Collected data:
● ● ● ●
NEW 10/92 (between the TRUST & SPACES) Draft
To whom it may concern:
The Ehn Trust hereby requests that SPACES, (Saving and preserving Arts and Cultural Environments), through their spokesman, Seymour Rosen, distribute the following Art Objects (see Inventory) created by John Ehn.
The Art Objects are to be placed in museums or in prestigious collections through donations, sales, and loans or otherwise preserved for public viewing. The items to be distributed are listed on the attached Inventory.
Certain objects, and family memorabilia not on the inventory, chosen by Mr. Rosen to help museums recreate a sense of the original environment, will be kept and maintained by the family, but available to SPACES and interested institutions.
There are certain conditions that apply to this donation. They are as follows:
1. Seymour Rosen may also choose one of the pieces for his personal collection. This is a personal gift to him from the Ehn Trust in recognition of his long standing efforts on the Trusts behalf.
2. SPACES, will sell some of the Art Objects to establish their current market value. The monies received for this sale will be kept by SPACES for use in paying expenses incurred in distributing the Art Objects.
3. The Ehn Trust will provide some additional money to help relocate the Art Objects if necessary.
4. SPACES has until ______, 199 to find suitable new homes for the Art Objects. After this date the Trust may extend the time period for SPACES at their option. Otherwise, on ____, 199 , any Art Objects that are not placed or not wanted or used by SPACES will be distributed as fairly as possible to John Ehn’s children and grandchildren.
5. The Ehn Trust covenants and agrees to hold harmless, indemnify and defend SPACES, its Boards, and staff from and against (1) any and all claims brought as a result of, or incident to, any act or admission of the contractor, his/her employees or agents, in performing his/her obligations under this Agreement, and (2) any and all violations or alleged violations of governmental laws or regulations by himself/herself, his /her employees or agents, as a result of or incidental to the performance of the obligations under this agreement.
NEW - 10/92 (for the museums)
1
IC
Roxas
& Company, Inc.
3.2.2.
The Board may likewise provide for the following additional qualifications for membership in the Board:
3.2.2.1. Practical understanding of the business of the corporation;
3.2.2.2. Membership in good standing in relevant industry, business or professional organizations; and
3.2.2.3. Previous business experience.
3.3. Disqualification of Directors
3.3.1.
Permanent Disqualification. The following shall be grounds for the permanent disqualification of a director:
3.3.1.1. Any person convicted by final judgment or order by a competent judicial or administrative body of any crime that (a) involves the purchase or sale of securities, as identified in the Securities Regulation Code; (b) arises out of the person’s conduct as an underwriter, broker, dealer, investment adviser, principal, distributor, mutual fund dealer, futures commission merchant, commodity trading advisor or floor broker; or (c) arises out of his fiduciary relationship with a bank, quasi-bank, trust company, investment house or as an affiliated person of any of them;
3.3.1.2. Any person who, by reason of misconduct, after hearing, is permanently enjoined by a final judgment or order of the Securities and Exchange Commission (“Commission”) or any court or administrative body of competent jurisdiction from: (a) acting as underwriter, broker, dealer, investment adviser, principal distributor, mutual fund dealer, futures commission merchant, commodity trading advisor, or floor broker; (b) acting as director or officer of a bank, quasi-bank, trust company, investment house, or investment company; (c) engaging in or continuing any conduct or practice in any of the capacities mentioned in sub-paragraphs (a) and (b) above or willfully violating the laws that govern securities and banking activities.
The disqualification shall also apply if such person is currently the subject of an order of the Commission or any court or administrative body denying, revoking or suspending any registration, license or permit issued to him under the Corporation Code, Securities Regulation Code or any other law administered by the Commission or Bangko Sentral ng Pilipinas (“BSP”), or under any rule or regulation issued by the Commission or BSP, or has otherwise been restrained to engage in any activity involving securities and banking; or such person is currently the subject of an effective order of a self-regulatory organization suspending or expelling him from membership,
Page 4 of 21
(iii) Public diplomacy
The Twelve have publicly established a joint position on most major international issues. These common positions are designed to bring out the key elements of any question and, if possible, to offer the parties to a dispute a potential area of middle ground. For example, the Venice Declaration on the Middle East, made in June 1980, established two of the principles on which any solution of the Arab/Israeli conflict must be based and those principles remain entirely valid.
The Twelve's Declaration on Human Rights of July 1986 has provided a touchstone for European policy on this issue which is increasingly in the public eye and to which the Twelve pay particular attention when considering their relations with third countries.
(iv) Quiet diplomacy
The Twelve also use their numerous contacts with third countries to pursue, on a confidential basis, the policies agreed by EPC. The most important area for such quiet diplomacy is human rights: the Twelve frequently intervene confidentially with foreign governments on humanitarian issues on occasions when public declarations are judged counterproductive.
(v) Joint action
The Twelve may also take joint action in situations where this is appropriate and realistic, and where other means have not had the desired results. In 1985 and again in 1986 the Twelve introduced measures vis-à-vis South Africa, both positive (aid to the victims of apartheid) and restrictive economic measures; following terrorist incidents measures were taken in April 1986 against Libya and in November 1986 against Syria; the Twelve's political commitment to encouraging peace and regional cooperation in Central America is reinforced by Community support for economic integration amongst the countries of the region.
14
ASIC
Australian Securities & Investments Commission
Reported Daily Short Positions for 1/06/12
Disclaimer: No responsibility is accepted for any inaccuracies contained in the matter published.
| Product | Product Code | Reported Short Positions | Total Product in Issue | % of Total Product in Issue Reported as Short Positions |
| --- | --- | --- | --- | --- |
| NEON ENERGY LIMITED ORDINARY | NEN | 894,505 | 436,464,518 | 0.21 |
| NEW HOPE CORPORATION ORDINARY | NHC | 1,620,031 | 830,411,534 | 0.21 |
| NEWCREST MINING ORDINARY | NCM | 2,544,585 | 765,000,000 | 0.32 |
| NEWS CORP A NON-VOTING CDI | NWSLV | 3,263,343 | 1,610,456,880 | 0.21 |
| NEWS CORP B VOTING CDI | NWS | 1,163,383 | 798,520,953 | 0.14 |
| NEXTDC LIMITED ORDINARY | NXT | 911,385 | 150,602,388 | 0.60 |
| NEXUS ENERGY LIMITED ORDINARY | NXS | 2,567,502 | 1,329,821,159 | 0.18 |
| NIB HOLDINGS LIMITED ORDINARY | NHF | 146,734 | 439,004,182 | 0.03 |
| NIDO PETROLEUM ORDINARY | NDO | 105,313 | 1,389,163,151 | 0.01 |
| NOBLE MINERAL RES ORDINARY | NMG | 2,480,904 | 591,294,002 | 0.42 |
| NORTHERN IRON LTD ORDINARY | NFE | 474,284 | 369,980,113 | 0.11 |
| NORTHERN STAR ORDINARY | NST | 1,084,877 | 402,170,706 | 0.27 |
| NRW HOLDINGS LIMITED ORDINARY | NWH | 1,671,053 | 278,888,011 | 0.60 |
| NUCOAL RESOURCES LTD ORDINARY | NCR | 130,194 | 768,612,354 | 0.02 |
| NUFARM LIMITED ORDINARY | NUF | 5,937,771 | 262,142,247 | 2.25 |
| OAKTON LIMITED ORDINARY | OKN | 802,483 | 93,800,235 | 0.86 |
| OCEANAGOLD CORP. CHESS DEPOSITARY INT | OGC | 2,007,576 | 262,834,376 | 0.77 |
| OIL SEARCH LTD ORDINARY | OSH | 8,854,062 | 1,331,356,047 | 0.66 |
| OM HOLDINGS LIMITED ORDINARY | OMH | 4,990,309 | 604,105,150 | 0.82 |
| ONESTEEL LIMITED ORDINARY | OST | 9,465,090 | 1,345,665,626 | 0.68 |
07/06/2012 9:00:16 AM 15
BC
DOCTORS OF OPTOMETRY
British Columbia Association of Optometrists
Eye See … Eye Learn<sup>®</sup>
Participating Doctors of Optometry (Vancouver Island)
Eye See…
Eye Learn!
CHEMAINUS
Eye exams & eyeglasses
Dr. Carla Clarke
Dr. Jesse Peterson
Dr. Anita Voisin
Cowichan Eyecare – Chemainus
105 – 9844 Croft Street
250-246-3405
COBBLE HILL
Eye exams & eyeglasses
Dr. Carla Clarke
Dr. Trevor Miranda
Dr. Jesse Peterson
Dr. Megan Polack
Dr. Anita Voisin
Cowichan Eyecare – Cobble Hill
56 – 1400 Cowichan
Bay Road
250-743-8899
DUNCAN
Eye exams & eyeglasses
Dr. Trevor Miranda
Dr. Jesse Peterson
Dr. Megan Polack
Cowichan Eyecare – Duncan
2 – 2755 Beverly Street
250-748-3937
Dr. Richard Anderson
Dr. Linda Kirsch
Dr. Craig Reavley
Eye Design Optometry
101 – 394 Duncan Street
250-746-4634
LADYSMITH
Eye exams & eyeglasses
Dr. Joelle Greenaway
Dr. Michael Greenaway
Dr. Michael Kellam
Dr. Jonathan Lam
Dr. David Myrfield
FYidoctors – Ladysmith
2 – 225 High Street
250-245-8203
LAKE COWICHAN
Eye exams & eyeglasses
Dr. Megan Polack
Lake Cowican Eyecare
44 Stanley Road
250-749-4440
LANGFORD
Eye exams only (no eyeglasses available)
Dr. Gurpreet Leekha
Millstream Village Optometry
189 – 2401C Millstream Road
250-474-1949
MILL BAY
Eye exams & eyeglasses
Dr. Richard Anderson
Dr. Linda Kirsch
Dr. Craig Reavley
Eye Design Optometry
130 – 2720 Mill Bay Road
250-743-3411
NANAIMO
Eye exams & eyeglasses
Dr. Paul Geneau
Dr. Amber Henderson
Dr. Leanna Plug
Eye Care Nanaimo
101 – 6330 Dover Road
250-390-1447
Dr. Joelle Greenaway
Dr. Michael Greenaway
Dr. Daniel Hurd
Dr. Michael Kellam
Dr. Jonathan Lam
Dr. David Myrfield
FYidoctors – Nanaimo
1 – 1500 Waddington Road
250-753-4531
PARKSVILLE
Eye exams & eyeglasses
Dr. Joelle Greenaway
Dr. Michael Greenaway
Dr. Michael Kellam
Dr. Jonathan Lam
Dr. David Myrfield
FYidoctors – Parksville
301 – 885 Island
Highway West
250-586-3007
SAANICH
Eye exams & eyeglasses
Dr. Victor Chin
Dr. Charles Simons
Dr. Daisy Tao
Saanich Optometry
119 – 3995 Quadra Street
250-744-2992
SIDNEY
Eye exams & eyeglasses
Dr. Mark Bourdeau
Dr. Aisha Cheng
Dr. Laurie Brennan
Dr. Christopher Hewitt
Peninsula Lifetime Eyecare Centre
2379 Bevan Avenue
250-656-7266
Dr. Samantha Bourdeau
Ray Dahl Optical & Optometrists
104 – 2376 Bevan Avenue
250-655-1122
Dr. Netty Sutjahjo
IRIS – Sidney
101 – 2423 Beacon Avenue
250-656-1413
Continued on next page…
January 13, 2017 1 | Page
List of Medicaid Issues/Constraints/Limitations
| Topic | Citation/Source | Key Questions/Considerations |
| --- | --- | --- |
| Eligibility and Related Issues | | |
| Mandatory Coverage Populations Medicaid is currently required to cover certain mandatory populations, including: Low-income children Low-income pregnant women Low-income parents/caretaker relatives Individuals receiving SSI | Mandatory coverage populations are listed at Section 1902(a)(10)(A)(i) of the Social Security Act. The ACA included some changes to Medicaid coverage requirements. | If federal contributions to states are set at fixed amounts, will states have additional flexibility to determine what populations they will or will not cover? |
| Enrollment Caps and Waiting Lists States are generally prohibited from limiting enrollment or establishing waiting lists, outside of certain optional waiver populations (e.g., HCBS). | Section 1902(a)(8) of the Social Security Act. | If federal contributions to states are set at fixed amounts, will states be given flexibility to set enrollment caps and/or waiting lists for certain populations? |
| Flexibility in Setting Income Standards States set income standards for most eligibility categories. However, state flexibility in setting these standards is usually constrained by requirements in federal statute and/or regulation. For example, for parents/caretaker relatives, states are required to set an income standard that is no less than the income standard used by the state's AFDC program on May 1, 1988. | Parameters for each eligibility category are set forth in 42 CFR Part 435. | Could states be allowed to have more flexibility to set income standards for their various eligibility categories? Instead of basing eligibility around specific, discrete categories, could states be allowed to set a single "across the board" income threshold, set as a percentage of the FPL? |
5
● ● ● ●
## Your assignment
Print exactly the lines above, between the one holding "Dr. Victor Chin" and the one holding "Issues | | |", inclusive, and nothing besides.

## Task response
Dr. Victor Chin
Dr. Charles Simons
Dr. Daisy Tao
Saanich Optometry
119 – 3995 Quadra Street
250-744-2992
SIDNEY
Eye exams & eyeglasses
Dr. Mark Bourdeau
Dr. Aisha Cheng
Dr. Laurie Brennan
Dr. Christopher Hewitt
Peninsula Lifetime Eyecare Centre
2379 Bevan Avenue
250-656-7266
Dr. Samantha Bourdeau
Ray Dahl Optical & Optometrists
104 – 2376 Bevan Avenue
250-655-1122
Dr. Netty Sutjahjo
IRIS – Sidney
101 – 2423 Beacon Avenue
250-656-1413
Continued on next page…
January 13, 2017 1 | Page
List of Medicaid Issues/Constraints/Limitations
| Topic | Citation/Source | Key Questions/Considerations |
| --- | --- | --- |
| Eligibility and Related Issues | | |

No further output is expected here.